* _WHAT IS BEING ASKED_
Transcribe the full listing below exactly.

* _EXERCISE MATERIALS_
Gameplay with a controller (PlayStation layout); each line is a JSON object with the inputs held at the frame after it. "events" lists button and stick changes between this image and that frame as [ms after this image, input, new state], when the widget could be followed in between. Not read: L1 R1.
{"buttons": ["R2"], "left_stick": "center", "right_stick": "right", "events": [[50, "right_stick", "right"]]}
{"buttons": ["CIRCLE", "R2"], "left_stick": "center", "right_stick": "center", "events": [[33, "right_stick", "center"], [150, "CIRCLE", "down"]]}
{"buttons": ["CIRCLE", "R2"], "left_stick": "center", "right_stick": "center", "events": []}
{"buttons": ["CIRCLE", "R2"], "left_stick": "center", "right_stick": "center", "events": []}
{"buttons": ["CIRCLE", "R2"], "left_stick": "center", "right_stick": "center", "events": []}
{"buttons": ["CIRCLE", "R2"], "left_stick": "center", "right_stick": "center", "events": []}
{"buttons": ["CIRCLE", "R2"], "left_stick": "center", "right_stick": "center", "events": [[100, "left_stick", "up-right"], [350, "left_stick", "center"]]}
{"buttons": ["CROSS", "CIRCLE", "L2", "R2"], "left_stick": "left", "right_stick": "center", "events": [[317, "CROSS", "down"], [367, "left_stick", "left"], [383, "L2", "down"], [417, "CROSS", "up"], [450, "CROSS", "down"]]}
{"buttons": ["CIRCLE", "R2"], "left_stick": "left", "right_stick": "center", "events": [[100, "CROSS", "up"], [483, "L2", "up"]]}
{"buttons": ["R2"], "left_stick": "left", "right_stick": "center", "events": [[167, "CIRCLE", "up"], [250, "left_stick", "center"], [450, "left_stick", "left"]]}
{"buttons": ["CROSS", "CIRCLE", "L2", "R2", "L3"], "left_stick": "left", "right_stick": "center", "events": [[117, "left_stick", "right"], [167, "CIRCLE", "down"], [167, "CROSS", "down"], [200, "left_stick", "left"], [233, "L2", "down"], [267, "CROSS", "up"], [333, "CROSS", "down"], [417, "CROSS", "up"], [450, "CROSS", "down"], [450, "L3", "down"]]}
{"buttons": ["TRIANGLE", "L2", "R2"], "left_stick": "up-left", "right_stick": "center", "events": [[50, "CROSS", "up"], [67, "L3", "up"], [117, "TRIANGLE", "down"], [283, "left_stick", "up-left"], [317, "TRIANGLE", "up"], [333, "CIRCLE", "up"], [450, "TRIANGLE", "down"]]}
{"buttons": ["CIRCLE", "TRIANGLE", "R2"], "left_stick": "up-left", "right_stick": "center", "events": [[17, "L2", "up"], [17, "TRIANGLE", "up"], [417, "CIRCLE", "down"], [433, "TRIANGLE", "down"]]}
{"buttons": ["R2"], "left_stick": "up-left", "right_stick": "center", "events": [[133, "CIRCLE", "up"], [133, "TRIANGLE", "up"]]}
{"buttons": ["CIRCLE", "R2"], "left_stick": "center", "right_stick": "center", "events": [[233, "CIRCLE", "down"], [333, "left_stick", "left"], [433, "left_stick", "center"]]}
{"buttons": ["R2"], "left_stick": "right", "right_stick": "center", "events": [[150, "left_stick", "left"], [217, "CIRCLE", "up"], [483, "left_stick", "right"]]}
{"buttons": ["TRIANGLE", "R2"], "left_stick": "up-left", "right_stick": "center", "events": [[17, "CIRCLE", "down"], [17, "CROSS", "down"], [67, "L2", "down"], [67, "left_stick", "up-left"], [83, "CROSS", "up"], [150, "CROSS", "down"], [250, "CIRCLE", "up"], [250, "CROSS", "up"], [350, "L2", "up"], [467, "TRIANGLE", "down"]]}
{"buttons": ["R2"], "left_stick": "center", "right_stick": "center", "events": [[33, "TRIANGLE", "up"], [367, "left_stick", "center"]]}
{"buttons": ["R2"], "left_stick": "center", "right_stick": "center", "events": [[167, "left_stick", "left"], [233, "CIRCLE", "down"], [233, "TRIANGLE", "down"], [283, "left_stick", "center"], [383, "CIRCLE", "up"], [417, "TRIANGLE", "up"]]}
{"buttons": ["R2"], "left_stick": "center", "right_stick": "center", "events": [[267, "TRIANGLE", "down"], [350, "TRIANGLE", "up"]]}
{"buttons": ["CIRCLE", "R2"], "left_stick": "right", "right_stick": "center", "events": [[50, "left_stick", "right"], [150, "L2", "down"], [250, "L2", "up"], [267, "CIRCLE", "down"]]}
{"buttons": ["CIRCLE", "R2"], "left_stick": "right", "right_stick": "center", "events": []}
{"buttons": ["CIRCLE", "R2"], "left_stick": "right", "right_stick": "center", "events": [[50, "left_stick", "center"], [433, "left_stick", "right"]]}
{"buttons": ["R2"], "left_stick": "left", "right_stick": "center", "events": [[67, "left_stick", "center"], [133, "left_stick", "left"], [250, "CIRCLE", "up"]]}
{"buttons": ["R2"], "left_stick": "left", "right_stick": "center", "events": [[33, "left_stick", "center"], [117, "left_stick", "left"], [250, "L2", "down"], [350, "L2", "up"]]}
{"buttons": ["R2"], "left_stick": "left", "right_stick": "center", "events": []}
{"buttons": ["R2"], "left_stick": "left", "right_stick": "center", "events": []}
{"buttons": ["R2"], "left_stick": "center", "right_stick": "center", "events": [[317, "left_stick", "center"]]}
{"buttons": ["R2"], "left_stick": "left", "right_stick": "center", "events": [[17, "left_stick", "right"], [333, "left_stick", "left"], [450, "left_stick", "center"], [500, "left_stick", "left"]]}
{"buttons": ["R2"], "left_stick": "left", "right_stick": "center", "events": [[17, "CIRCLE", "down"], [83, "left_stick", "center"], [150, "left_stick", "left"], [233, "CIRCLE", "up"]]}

* _RESPONSE AREA_
Gameplay with a controller (PlayStation layout); each line is a JSON object with the inputs held at the frame after it. "events" lists button and stick changes between this image and that frame as [ms after this image, input, new state], when the widget could be followed in between. Not read: L1 R1.
{"buttons": ["R2"], "left_stick": "center", "right_stick": "right", "events": [[50, "right_stick", "right"]]}
{"buttons": ["CIRCLE", "R2"], "left_stick": "center", "right_stick": "center", "events": [[33, "right_stick", "center"], [150, "CIRCLE", "down"]]}
{"buttons": ["CIRCLE", "R2"], "left_stick": "center", "right_stick": "center", "events": []}
{"buttons": ["CIRCLE", "R2"], "left_stick": "center", "right_stick": "center", "events": []}
{"buttons": ["CIRCLE", "R2"], "left_stick": "center", "right_stick": "center", "events": []}
{"buttons": ["CIRCLE", "R2"], "left_stick": "center", "right_stick": "center", "events": []}
{"buttons": ["CIRCLE", "R2"], "left_stick": "center", "right_stick": "center", "events": [[100, "left_stick", "up-right"], [350, "left_stick", "center"]]}
{"buttons": ["CROSS", "CIRCLE", "L2", "R2"], "left_stick": "left", "right_stick": "center", "events": [[317, "CROSS", "down"], [367, "left_stick", "left"], [383, "L2", "down"], [417, "CROSS", "up"], [450, "CROSS", "down"]]}
{"buttons": ["CIRCLE", "R2"], "left_stick": "left", "right_stick": "center", "events": [[100, "CROSS", "up"], [483, "L2", "up"]]}
{"buttons": ["R2"], "left_stick": "left", "right_stick": "center", "events": [[167, "CIRCLE", "up"], [250, "left_stick", "center"], [450, "left_stick", "left"]]}
{"buttons": ["CROSS", "CIRCLE", "L2", "R2", "L3"], "left_stick": "left", "right_stick": "center", "events": [[117, "left_stick", "right"], [167, "CIRCLE", "down"], [167, "CROSS", "down"], [200, "left_stick", "left"], [233, "L2", "down"], [267, "CROSS", "up"], [333, "CROSS", "down"], [417, "CROSS", "up"], [450, "CROSS", "down"], [450, "L3", "down"]]}
{"buttons": ["TRIANGLE", "L2", "R2"], "left_stick": "up-left", "right_stick": "center", "events": [[50, "CROSS", "up"], [67, "L3", "up"], [117, "TRIANGLE", "down"], [283, "left_stick", "up-left"], [317, "TRIANGLE", "up"], [333, "CIRCLE", "up"], [450, "TRIANGLE", "down"]]}
{"buttons": ["CIRCLE", "TRIANGLE", "R2"], "left_stick": "up-left", "right_stick": "center", "events": [[17, "L2", "up"], [17, "TRIANGLE", "up"], [417, "CIRCLE", "down"], [433, "TRIANGLE", "down"]]}
{"buttons": ["R2"], "left_stick": "up-left", "right_stick": "center", "events": [[133, "CIRCLE", "up"], [133, "TRIANGLE", "up"]]}
{"buttons": ["CIRCLE", "R2"], "left_stick": "center", "right_stick": "center", "events": [[233, "CIRCLE", "down"], [333, "left_stick", "left"], [433, "left_stick", "center"]]}
{"buttons": ["R2"], "left_stick": "right", "right_stick": "center", "events": [[150, "left_stick", "left"], [217, "CIRCLE", "up"], [483, "left_stick", "right"]]}
{"buttons": ["TRIANGLE", "R2"], "left_stick": "up-left", "right_stick": "center", "events": [[17, "CIRCLE", "down"], [17, "CROSS", "down"], [67, "L2", "down"], [67, "left_stick", "up-left"], [83, "CROSS", "up"], [150, "CROSS", "down"], [250, "CIRCLE", "up"], [250, "CROSS", "up"], [350, "L2", "up"], [467, "TRIANGLE", "down"]]}
{"buttons": ["R2"], "left_stick": "center", "right_stick": "center", "events": [[33, "TRIANGLE", "up"], [367, "left_stick", "center"]]}
{"buttons": ["R2"], "left_stick": "center", "right_stick": "center", "events": [[167, "left_stick", "left"], [233, "CIRCLE", "down"], [233, "TRIANGLE", "down"], [283, "left_stick", "center"], [383, "CIRCLE", "up"], [417, "TRIANGLE", "up"]]}
{"buttons": ["R2"], "left_stick": "center", "right_stick": "center", "events": [[267, "TRIANGLE", "down"], [350, "TRIANGLE", "up"]]}
{"buttons": ["CIRCLE", "R2"], "left_stick": "right", "right_stick": "center", "events": [[50, "left_stick", "right"], [150, "L2", "down"], [250, "L2", "up"], [267, "CIRCLE", "down"]]}
{"buttons": ["CIRCLE", "R2"], "left_stick": "right", "right_stick": "center", "events": []}
{"buttons": ["CIRCLE", "R2"], "left_stick": "right", "right_stick": "center", "events": [[50, "left_stick", "center"], [433, "left_stick", "right"]]}
{"buttons": ["R2"], "left_stick": "left", "right_stick": "center", "events": [[67, "left_stick", "center"], [133, "left_stick", "left"], [250, "CIRCLE", "up"]]}
{"buttons": ["R2"], "left_stick": "left", "right_stick": "center", "events": [[33, "left_stick", "center"], [117, "left_stick", "left"], [250, "L2", "down"], [350, "L2", "up"]]}
{"buttons": ["R2"], "left_stick": "left", "right_stick": "center", "events": []}
{"buttons": ["R2"], "left_stick": "left", "right_stick": "center", "events": []}
{"buttons": ["R2"], "left_stick": "center", "right_stick": "center", "events": [[317, "left_stick", "center"]]}
{"buttons": ["R2"], "left_stick": "left", "right_stick": "center", "events": [[17, "left_stick", "right"], [333, "left_stick", "left"], [450, "left_stick", "center"], [500, "left_stick", "left"]]}
{"buttons": ["R2"], "left_stick": "left", "right_stick": "center", "events": [[17, "CIRCLE", "down"], [83, "left_stick", "center"], [150, "left_stick", "left"], [233, "CIRCLE", "up"]]}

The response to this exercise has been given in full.